▶ **PROVIDED RECORDS**

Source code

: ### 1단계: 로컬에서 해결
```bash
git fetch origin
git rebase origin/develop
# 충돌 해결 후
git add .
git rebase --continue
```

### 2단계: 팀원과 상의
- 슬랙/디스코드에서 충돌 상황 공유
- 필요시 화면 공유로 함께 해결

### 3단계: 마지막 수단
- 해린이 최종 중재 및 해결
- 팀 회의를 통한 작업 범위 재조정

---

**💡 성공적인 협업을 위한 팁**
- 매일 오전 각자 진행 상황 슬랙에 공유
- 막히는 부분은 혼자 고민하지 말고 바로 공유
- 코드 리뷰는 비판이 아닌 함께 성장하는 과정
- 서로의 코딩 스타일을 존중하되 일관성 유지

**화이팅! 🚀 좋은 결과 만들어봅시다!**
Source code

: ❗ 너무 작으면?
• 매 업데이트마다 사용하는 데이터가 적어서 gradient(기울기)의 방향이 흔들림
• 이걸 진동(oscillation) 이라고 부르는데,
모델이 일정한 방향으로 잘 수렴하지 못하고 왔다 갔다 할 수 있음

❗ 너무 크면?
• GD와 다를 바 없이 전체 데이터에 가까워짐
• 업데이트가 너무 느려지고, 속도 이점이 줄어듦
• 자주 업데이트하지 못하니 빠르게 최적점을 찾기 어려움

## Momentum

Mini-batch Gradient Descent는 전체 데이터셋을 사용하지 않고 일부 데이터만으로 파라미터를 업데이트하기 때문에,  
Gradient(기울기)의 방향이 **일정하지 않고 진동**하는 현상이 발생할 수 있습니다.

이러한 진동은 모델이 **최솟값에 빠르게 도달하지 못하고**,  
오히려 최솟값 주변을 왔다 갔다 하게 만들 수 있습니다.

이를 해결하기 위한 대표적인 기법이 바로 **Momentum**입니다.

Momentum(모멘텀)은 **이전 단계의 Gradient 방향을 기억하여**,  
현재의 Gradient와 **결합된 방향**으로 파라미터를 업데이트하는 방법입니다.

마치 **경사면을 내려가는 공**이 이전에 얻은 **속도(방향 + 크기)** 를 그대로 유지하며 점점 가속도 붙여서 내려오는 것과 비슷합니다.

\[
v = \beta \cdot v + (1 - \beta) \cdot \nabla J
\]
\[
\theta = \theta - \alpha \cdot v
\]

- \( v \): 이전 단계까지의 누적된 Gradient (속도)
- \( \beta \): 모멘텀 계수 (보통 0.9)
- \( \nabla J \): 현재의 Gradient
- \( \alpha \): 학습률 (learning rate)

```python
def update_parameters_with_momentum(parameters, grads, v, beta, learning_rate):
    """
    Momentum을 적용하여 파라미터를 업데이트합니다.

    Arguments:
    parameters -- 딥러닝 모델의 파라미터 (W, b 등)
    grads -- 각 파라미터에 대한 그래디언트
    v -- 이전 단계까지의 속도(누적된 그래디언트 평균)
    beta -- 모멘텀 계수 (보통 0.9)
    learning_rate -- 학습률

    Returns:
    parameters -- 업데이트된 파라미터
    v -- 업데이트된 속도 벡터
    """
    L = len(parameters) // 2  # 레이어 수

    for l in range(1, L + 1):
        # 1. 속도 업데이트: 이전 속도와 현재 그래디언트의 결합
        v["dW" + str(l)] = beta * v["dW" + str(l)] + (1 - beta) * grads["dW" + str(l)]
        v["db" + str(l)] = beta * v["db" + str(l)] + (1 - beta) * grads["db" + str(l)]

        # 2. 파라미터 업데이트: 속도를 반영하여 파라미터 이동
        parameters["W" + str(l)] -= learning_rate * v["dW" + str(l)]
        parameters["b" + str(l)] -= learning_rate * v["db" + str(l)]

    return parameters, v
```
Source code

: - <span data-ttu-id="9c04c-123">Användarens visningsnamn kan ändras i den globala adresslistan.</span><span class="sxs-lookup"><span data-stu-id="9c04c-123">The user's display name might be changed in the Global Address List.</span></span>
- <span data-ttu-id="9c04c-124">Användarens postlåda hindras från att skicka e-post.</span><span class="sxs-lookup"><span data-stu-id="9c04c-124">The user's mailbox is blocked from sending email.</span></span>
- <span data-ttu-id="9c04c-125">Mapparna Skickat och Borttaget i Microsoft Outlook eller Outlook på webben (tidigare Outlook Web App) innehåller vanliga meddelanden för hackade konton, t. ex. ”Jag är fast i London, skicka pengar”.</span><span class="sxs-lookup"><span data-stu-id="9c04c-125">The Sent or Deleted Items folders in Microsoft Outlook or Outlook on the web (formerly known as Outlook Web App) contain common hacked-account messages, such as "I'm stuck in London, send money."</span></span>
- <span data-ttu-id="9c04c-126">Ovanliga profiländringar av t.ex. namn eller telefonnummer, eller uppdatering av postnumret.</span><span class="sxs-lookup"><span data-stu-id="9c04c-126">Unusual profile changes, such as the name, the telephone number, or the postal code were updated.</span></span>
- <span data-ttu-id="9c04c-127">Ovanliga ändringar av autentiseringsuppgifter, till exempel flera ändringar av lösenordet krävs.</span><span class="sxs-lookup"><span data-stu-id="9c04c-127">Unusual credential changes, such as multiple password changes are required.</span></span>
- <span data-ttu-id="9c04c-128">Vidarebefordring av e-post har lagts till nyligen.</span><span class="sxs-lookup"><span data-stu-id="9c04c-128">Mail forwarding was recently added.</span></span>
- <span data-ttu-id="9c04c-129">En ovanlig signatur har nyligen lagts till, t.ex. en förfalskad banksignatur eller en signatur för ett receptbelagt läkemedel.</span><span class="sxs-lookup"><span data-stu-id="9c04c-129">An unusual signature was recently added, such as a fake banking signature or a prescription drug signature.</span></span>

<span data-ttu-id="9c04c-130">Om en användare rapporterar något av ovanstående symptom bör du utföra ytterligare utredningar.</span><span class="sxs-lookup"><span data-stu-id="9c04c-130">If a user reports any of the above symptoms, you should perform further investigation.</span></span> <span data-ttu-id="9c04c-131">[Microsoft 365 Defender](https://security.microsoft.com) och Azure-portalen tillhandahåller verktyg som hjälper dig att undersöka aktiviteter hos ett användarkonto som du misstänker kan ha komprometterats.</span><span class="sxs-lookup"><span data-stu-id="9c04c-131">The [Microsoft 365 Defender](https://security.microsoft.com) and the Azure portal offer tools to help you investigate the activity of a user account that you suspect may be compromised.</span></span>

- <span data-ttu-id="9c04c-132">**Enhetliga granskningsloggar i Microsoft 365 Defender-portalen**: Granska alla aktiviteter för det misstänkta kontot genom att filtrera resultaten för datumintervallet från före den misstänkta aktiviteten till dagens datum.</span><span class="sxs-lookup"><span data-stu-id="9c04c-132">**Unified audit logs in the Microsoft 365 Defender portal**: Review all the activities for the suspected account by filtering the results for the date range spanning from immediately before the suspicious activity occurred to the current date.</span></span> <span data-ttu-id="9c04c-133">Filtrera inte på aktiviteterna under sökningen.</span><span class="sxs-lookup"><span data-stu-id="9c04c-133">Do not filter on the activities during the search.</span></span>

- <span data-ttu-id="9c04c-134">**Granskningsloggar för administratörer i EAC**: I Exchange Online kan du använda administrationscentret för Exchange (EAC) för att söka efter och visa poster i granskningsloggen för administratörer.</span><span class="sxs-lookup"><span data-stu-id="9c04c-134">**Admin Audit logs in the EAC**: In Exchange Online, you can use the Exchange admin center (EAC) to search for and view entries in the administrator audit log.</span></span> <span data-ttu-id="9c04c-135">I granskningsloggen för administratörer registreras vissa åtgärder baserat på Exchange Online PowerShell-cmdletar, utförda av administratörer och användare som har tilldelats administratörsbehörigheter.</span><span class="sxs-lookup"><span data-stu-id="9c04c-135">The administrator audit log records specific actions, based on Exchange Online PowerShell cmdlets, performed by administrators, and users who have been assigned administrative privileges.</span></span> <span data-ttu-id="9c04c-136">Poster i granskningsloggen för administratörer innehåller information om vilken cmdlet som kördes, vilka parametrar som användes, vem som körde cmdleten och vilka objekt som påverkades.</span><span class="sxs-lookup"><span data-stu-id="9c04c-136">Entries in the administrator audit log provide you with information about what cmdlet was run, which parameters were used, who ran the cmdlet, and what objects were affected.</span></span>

▶ **TASK OBJECTIVE**
For every line above that has "파라미터를" in it, copy the line.

▶ **COMPLETED EXERCISE**
Mini-batch Gradient Descent는 전체 데이터셋을 사용하지 않고 일부 데이터만으로 파라미터를 업데이트하기 때문에,  
현재의 Gradient와 **결합된 방향**으로 파라미터를 업데이트하는 방법입니다.
    Momentum을 적용하여 파라미터를 업데이트합니다.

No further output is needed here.